Supplied text:

═══

You should also know that interpolating variables into a pattern slows down the pattern matcher considerably, because it feels it needs to recompile the pattern each time through, since the variable might have changed.

The rules of regular expression matching

Now that you've seen some of the things you'll be seeing, we'll lay out the rules that the Engine uses to match your pattern against the string. The Perl Engine uses a nondeterministic finite-state automaton (NFA) to find a match. That just means that it keeps track of what it has tried and what it hasn't, and when something doesn't pan out, it backs up and tries something else. This is called backtracking. The Perl Engine is capable of trying a million things at one spot, then giving up on all those, backing up to within one choice of the beginning, and trying the million things again at a different spot. If you're cagey, you can write efficient patterns that don't do a lot of silly backtracking.

The order of the rules below specifies which order the Engine tries things. So when someone trots out a stock phrase like "left-most, longest match", you'll know that overall Perl prefers left-most over longest. But the Engine doesn't realize it's preferring anything at that level. The global preferences result from a lot of localized choices. The Engine thinks locally and acts globally.

Rule 1. The Engine tries to match as far left in the string as it can, such that the entire regular expression matches under Rule 2.

In order to do this, its first choice is to start just before the first character (it could have started anywhere), and to try to match the entire regular expression at that point. The regular expression matches if and only if Engine reaches the end of the regular expression before it runs off the end of the string. If it matches, it quits immediately--it doesn't keep looking for a "better" match, even though the regular expression could match in many different ways. The match only has to reach the end of the regular expression; it doesn't have to reach the end of the string, unless there's an assertion in the regular expression that says it must. If it exhausts all possibilities at the first position, it realizes that its very first choice was wrong, and proceeds to its second choice. It goes to the second position in the string (between the first and second characters), and tries all the possibilities again. If it succeeds, it stops. If it fails, it continues on down the string. The pattern match as a whole doesn't fail until it has tried to match the entire regular expression at every position in the string, including after the last character in the string.

═══

Entries shown:
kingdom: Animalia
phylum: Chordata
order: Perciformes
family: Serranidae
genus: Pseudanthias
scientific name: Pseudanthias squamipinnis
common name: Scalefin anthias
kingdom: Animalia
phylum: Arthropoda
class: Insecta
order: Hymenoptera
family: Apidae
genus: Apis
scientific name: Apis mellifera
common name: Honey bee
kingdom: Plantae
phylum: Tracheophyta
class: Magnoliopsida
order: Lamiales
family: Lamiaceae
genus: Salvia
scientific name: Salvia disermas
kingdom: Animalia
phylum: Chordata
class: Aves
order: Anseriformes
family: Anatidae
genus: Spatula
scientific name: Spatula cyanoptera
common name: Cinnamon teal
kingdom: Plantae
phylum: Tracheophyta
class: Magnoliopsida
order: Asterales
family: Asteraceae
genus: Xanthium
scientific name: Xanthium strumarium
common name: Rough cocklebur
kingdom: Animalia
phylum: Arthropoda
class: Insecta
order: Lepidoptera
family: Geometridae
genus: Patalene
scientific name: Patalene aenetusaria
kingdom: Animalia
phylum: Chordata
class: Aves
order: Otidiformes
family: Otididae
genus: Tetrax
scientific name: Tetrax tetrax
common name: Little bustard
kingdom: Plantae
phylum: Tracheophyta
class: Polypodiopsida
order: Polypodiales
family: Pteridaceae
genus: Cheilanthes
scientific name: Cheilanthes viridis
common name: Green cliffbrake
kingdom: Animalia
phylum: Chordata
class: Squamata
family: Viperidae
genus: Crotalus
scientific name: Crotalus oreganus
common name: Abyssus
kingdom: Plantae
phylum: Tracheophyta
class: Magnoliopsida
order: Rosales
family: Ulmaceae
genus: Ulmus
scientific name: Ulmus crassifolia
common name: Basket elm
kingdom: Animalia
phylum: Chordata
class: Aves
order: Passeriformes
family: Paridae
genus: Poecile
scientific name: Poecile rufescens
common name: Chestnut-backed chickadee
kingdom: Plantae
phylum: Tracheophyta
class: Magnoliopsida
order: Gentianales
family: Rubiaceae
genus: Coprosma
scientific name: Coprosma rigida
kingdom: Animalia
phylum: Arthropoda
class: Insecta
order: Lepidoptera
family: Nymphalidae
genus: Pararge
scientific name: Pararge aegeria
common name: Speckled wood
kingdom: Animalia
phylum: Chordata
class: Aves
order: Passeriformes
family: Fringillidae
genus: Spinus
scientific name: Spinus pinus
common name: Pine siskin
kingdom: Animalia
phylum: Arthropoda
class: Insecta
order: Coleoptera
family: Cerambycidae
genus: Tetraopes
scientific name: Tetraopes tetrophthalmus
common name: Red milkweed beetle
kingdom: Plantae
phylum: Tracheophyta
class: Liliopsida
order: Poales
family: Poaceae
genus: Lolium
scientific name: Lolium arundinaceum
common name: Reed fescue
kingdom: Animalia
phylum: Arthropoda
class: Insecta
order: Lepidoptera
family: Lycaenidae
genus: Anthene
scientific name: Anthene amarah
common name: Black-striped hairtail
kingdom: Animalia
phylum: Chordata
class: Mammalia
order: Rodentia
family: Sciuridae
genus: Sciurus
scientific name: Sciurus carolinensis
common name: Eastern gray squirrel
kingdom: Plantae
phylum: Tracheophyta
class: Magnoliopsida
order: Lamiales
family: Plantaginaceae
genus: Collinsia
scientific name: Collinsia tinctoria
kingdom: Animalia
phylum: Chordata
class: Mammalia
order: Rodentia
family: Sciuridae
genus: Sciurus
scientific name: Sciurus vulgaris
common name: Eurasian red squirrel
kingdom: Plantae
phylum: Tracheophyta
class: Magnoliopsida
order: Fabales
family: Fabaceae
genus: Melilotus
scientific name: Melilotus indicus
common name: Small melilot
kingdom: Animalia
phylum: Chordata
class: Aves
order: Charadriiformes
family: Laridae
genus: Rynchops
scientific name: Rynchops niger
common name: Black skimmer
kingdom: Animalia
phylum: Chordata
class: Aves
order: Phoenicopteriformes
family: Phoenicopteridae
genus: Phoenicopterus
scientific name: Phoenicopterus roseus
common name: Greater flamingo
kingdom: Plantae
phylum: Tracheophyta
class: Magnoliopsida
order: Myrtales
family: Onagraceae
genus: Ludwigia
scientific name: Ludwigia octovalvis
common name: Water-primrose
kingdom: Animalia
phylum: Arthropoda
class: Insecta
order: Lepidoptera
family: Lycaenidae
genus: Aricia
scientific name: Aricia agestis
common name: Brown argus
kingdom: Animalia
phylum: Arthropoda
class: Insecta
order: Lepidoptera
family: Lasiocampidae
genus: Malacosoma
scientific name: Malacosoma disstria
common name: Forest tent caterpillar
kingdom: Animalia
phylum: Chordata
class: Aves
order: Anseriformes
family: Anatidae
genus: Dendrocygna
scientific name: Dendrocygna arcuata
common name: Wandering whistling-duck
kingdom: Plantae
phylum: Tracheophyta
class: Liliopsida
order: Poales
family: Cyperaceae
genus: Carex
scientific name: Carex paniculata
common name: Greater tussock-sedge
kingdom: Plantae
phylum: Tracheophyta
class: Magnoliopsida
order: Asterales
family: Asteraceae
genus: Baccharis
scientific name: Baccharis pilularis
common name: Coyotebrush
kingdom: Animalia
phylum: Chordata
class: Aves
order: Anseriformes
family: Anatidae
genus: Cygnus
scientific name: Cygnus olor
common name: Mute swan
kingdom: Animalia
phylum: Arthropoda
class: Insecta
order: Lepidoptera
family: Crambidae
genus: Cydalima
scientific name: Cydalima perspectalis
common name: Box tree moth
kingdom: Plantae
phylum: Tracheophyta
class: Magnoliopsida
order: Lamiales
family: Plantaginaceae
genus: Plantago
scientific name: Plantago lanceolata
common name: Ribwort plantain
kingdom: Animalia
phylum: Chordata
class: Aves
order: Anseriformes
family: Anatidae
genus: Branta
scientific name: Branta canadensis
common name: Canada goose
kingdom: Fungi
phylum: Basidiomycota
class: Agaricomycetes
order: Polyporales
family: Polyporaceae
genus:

═══

Given problem: In the passage on regular expression matching, what kind of automaton does the Perl Engine use to find a match? The rows aren't needed for anything here.

The reply: A nondeterministic finite-state automaton (NFA).